The other advantage to the binder format is documentation and notes. I can jot down the date on the blank opposite page and take notes about % accuracy, the level I'm working on that day (imitation, single words, x3, phrases, etc.), and any words that were particularly difficult. Over time, I can analyze those difficult words for patterns. I might notice that Michael has an easy time with /s/ on all the front vowels, but struggles with /s/ paired with back vowels and adjust therapy accordingly. This is an advantage over randomly shuffling a card deck. When we practice that way it is more difficult to document properly.

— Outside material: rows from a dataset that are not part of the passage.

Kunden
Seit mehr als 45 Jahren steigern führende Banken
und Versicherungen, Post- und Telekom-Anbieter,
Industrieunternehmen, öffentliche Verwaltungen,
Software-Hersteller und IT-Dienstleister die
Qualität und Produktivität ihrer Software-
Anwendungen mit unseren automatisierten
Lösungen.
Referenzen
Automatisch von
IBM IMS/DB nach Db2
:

In a school setting using this format for therapy would make it easier to work with children on different phonemes during a single session. Do one row with child A from their folder and then switch and do one row with child B from their folder...
If you're working in a setting where you can send the binder home to a parent, you can make a homework section of words that are ready for parent led practice. Having a parent work in this way will let you see visually exactly how much practice happened at home because you can look for the marks on the cards. Parents could also easily jot down questions or comments for you to read and respond to on the blank backs of the pages in their section. You could check for parent comments in just a couple of minutes at the beginning or end of each session. You could possibly also use this format if you had a teacher, teacher aide, volunteer, or even super responsible classmate who could do speech work with your student in the classroom for 5 min/day.